If you want to try that yourself you could do this:
use a basic AutoML node for several hours and see what model and settings come out (GBM, GLM, DeepLearning)
then use that sort of model in a KNIME Python node and try a hyper parameter search (hyperparameter tuning for string values - #3 by mlauber71).
Note to self: I have a code somewhere that I wanted to turn into a KNIME workflow …
A comparison of several regression models in one workflow:
I only use a group loop to select different data sets and targets for the models (completely independent data sets from ChEMBL, they are just in one table). I build AutoML models for each target with default settings, exactly as in your image, so no additional parameter optimization is done. I just noted that even though I have not ticked the maximum run time box, it takes almost exact 1 h to build each model I I don’t understand why because some data sets are much larger than others.
@evert.homan_scilifelab.se I think you will have to gain experience with the settings and find an optimal way. Early stopping and time limits are there to prevent th model from running eternally…

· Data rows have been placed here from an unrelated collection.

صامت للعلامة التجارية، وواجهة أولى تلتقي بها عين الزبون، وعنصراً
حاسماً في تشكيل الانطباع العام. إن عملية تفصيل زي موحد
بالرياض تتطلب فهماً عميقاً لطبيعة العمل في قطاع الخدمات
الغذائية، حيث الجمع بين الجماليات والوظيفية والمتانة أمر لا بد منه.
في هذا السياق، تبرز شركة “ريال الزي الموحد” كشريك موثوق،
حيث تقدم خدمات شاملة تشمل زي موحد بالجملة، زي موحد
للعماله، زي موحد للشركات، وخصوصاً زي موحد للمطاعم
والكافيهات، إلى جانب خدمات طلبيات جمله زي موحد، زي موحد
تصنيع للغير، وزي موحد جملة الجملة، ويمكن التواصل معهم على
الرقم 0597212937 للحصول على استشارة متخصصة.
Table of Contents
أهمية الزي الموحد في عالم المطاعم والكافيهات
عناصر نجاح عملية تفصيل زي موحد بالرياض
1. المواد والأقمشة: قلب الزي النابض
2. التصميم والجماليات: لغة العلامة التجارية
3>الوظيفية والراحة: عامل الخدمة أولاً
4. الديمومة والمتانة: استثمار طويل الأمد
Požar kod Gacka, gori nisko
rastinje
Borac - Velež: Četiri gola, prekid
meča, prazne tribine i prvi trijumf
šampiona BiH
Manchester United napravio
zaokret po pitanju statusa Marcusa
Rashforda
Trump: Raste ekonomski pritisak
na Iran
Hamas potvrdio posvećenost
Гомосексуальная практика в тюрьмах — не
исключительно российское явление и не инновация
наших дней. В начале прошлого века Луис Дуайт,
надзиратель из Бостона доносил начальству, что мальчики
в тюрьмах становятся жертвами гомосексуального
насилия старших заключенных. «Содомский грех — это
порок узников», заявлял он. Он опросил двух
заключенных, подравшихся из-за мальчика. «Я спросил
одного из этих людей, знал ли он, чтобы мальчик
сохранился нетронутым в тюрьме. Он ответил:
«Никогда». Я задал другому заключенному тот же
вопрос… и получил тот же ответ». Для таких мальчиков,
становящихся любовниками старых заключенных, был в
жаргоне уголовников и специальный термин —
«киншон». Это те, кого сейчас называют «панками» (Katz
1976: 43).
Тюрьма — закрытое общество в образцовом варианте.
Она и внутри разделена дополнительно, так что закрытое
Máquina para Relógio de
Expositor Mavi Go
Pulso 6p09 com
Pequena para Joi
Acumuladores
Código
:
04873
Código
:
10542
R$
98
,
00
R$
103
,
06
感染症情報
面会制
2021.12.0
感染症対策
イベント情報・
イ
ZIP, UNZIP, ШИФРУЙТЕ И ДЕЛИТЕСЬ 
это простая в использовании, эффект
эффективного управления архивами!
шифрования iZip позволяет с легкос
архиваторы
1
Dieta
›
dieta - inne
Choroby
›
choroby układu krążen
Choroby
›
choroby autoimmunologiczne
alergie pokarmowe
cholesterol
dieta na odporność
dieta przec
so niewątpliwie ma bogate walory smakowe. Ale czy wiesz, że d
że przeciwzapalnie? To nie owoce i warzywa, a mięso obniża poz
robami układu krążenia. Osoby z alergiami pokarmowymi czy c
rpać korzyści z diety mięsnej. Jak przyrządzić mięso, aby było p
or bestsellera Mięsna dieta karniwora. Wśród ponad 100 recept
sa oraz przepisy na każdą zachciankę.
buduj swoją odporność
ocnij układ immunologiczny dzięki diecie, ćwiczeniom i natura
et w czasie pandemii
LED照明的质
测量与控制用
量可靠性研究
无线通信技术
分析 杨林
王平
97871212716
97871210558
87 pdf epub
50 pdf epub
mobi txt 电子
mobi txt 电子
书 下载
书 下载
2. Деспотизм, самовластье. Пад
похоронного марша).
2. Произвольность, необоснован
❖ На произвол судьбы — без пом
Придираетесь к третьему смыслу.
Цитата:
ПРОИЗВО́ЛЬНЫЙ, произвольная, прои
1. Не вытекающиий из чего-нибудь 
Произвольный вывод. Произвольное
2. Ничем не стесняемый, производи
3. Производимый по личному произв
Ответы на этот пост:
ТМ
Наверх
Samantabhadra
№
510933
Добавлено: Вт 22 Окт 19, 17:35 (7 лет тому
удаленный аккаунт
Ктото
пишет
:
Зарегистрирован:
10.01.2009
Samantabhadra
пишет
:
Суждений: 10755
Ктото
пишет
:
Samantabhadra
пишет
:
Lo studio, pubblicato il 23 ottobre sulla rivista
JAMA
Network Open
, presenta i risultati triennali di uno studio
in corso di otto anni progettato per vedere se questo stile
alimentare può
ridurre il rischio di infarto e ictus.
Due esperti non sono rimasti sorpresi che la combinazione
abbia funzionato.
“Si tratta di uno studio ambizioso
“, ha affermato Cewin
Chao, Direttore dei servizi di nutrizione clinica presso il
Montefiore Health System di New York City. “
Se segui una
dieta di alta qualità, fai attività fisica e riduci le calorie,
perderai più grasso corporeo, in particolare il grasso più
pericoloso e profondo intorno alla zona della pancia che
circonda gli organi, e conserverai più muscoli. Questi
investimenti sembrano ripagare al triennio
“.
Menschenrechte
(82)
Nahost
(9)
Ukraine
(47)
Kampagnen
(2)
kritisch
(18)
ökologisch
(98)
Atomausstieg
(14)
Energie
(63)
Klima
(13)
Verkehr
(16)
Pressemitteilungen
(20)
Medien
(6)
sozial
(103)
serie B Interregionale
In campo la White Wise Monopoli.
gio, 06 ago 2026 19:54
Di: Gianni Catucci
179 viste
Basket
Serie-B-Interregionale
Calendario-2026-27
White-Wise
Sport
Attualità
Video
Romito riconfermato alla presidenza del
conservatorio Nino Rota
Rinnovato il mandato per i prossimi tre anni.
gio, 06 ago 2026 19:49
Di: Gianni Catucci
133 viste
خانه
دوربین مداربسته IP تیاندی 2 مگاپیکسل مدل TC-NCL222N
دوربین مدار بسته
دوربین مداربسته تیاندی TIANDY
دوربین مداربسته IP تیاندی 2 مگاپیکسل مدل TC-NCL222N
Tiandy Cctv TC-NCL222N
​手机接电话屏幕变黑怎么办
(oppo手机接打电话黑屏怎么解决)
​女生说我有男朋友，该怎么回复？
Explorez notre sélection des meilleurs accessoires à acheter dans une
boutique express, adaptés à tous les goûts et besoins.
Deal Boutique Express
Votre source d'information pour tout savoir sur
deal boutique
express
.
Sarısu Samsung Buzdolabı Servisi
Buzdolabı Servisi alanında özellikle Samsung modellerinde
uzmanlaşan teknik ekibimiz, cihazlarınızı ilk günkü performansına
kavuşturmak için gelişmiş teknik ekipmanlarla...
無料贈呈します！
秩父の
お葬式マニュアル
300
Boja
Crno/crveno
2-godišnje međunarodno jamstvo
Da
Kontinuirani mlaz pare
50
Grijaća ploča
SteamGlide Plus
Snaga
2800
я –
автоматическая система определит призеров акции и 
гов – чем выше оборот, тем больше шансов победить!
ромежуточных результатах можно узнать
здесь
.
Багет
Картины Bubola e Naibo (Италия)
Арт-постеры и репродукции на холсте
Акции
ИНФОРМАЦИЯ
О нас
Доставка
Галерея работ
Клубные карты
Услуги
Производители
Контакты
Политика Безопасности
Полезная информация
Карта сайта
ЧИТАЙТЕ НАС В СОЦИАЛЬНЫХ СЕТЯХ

Or you try something like 48 hours or 24. so you will have a lot of time but sort of limited. If you run several models depending on the power of your machine you might want to think about parallel jobs or enabling some recovery mechanism.
I did some simple benchmarking. First of all, it is not possible to set the Max run time to zero seconds, the AutoML node does not accept this setting (could this be passed as a variable, in that case which variable?). I used a single data set of 4,985 D2DR ligands with activity data from ChEMBL, described by RDKit descriptors and Morgan fingerprints (expanded bit vector), in total 1065 ‘descriptors’. I then varied the Max. run time in seconds and looked at actual run time, R^2 reported by AutoML, and size of output model (written as MOJO):
set run time | actual run time | R^2 | model size
no max | 3605 sec | 0.96 | 4.9 Mb
30 min | 1807 sec | 0.92 | 2.2 Mb
1 h | 3611 sec | 0.93 |5.9 Mb
2 h | 7202 sec | 0.92 | 24.5 Mb
12 h | 42866 sec | 0.95 | 29.6 Mb
So it seems that the default setting, i.e. without specifying a max run time gives both the best R^2 and a small-size model, and also seem to run for quite precisely 1 h. But maxing the run time to 1 h gives a worse model and larger output file. It’s interesting to note that longer run times primarily result in larger output files without improving R^2.